Using Presto with Hadoop

How does Presto work with Hadoop? What is Presto Hadoop?

You use Presto to run interactive queries on Hadoop. The difference between using Presto versus something like Hive, for instance, is that Presto is optimized for fast performance – this is crucial for interactive queries.

Presto’s distributed system runs on Hadoop and uses an architecture that’s similar to a massively parallel processing (MPP) database management system. 

Presto does not have its own storage system, so it acts as complementary to Hadoop. It can be installed with any implementation of Hadoop, like Amazon’s EMR Hadoop distribution.

If you’re looking for a Presto Hadoop tutorial, check out our getting started page.

Can Presto connect to HDFS?

Yes, Presto connects with HDFS through the Hive connector. You can use the Hive connector to query data stored in HDFS (or AWS S3, for that matter). One of the big benefits of Presto is that you can query data files in varying formats, which makes it easy to analyze all of your HDFS data. You can check out more on the Hive connector in the prestodb docs.

Is Presto related to Hive? What are the differences?

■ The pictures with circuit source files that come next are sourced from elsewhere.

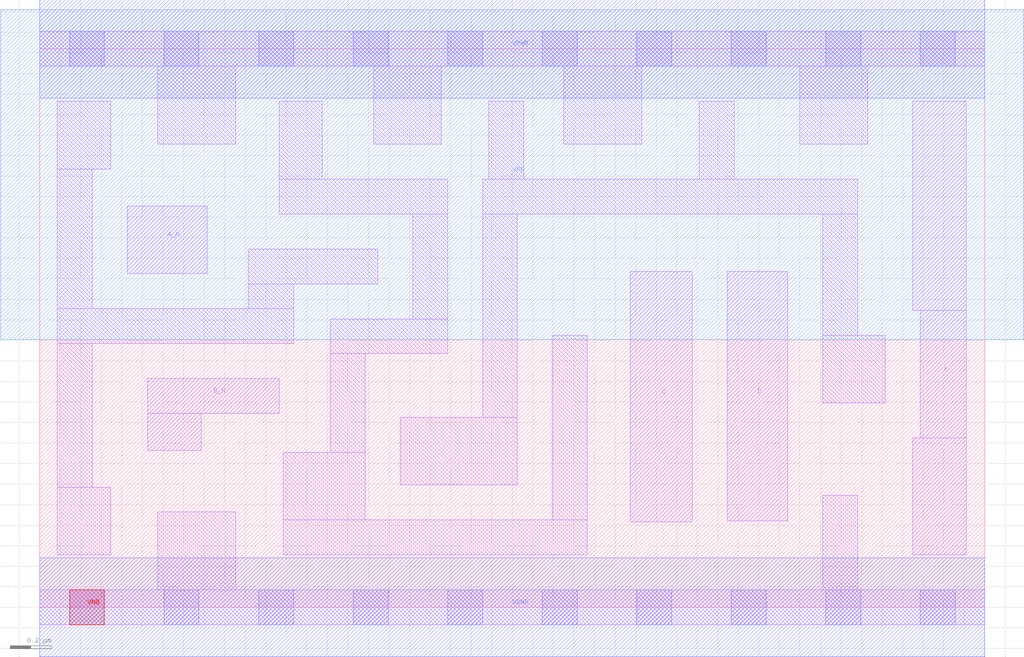
<source format=lef>
# Copyright 2020 The SkyWater PDK Authors
#
# Licensed under the Apache License, Version 2.0 (the "License");
# you may not use this file except in compliance with the License.
# You may obtain a copy of the License at
#
#     https://www.apache.org/licenses/LICENSE-2.0
#
# Unless required by applicable law or agreed to in writing, software
# distributed under the License is distributed on an "AS IS" BASIS,
# WITHOUT WARRANTIES OR CONDITIONS OF ANY KIND, either express or implied.
# See the License for the specific language governing permissions and
# limitations under the License.
#
# SPDX-License-Identifier: Apache-2.0

VERSION 5.7 ;
  NOWIREEXTENSIONATPIN ON ;
  DIVIDERCHAR "/" ;
  BUSBITCHARS "[]" ;
PROPERTYDEFINITIONS
  MACRO maskLayoutSubType STRING ;
  MACRO prCellType STRING ;
  MACRO originalViewName STRING ;
END PROPERTYDEFINITIONS
MACRO sky130_fd_sc_hdll__and4bb_1
  CLASS CORE ;
  FOREIGN sky130_fd_sc_hdll__and4bb_1 ;
  ORIGIN  0.000000  0.000000 ;
  SIZE  4.600000 BY  2.720000 ;
  SYMMETRY X Y R90 ;
  SITE unithd ;
  PIN A_N
    ANTENNAGATEAREA  0.138600 ;
    DIRECTION INPUT ;
    USE SIGNAL ;
    PORT
      LAYER li1 ;
        RECT 0.425000 1.625000 0.815000 1.955000 ;
    END
  END A_N
  PIN B_N
    ANTENNAGATEAREA  0.138600 ;
    DIRECTION INPUT ;
    USE SIGNAL ;
    PORT
      LAYER li1 ;
        RECT 0.525000 0.765000 0.785000 0.945000 ;
        RECT 0.525000 0.945000 1.165000 1.115000 ;
    END
  END B_N
  PIN C
    ANTENNAGATEAREA  0.138600 ;
    DIRECTION INPUT ;
    USE SIGNAL ;
    PORT
      LAYER li1 ;
        RECT 2.875000 0.415000 3.175000 1.635000 ;
    END
  END C
  PIN D
    ANTENNAGATEAREA  0.138600 ;
    DIRECTION INPUT ;
    USE SIGNAL ;
    PORT
      LAYER li1 ;
        RECT 3.345000 0.420000 3.640000 1.635000 ;
    END
  END D
  PIN X
    ANTENNADIFFAREA  0.439000 ;
    DIRECTION OUTPUT ;
    USE SIGNAL ;
    PORT
      LAYER li1 ;
        RECT 4.250000 0.255000 4.510000 0.825000 ;
        RECT 4.250000 1.445000 4.510000 2.465000 ;
        RECT 4.285000 0.825000 4.510000 1.445000 ;
    END
  END X
  PIN VGND
    DIRECTION INOUT ;
    USE GROUND ;
    PORT
      LAYER met1 ;
        RECT 0.000000 -0.240000 4.600000 0.240000 ;
    END
  END VGND
  PIN VNB
    DIRECTION INOUT ;
    USE GROUND ;
    PORT
      LAYER pwell ;
        RECT 0.145000 -0.085000 0.315000 0.085000 ;
    END
  END VNB
  PIN VPB
    DIRECTION INOUT ;
    USE POWER ;
    PORT
      LAYER nwell ;
        RECT -0.190000 1.305000 4.790000 2.910000 ;
    END
  END VPB
  PIN VPWR
    DIRECTION INOUT ;
    USE POWER ;
    PORT
      LAYER met1 ;
        RECT 0.000000 2.480000 4.600000 2.960000 ;
    END
  END VPWR
  OBS
    LAYER li1 ;
      RECT 0.000000 -0.085000 4.600000 0.085000 ;
      RECT 0.000000  2.635000 4.600000 2.805000 ;
      RECT 0.085000  0.255000 0.345000 0.585000 ;
      RECT 0.085000  0.585000 0.255000 1.285000 ;
      RECT 0.085000  1.285000 1.235000 1.455000 ;
      RECT 0.085000  1.455000 0.255000 2.135000 ;
      RECT 0.085000  2.135000 0.345000 2.465000 ;
      RECT 0.575000  0.085000 0.955000 0.465000 ;
      RECT 0.575000  2.255000 0.955000 2.635000 ;
      RECT 1.015000  1.455000 1.235000 1.575000 ;
      RECT 1.015000  1.575000 1.645000 1.745000 ;
      RECT 1.165000  1.915000 1.985000 2.085000 ;
      RECT 1.165000  2.085000 1.375000 2.465000 ;
      RECT 1.185000  0.255000 2.665000 0.425000 ;
      RECT 1.185000  0.425000 1.585000 0.755000 ;
      RECT 1.415000  0.755000 1.585000 1.235000 ;
      RECT 1.415000  1.235000 1.985000 1.405000 ;
      RECT 1.625000  2.255000 1.955000 2.635000 ;
      RECT 1.755000  0.595000 2.325000 0.925000 ;
      RECT 1.815000  1.405000 1.985000 1.915000 ;
      RECT 2.155000  0.925000 2.325000 1.915000 ;
      RECT 2.155000  1.915000 3.980000 2.085000 ;
      RECT 2.185000  2.085000 2.355000 2.465000 ;
      RECT 2.495000  0.425000 2.665000 1.325000 ;
      RECT 2.550000  2.255000 2.930000 2.635000 ;
      RECT 3.210000  2.085000 3.380000 2.465000 ;
      RECT 3.700000  2.255000 4.030000 2.635000 ;
      RECT 3.810000  0.085000 3.980000 0.545000 ;
      RECT 3.810000  0.995000 4.115000 1.325000 ;
      RECT 3.810000  1.325000 3.980000 1.915000 ;
    LAYER mcon ;
      RECT 0.145000 -0.085000 0.315000 0.085000 ;
      RECT 0.145000  2.635000 0.315000 2.805000 ;
      RECT 0.605000 -0.085000 0.775000 0.085000 ;
      RECT 0.605000  2.635000 0.775000 2.805000 ;
      RECT 1.065000 -0.085000 1.235000 0.085000 ;
      RECT 1.065000  2.635000 1.235000 2.805000 ;
      RECT 1.525000 -0.085000 1.695000 0.085000 ;
      RECT 1.525000  2.635000 1.695000 2.805000 ;
      RECT 1.985000 -0.085000 2.155000 0.085000 ;
      RECT 1.985000  2.635000 2.155000 2.805000 ;
      RECT 2.445000 -0.085000 2.615000 0.085000 ;
      RECT 2.445000  2.635000 2.615000 2.805000 ;
      RECT 2.905000 -0.085000 3.075000 0.085000 ;
      RECT 2.905000  2.635000 3.075000 2.805000 ;
      RECT 3.365000 -0.085000 3.535000 0.085000 ;
      RECT 3.365000  2.635000 3.535000 2.805000 ;
      RECT 3.825000 -0.085000 3.995000 0.085000 ;
      RECT 3.825000  2.635000 3.995000 2.805000 ;
      RECT 4.285000 -0.085000 4.455000 0.085000 ;
      RECT 4.285000  2.635000 4.455000 2.805000 ;
  END
  PROPERTY maskLayoutSubType "abstract" ;
  PROPERTY prCellType "standard" ;
  PROPERTY originalViewName "layout" ;
END sky130_fd_sc_hdll__and4bb_1
END LIBRARY

</source>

Apache Hive was developed as a project at Facebook in 2008 so they could leverage SQL syntax in their Hadoop system. It simplifies complex Java MapReduce jobs into SQL-like queries while executing jobs at massive scale.

As their Hadoop deployments grew, the Facebook team found that Hive wasn’t optimized for the fast performance they needed for their interactive queries. So they built Presto in 2013, which could operate quickly at petabyte scale.

At a high level, Hive is optimized for ad-hoc analysis and ease of use with its SQL-like syntax while Presto is highly optimized for low latency and fast performance – it takes longer for Hive to complete a job versus Presto.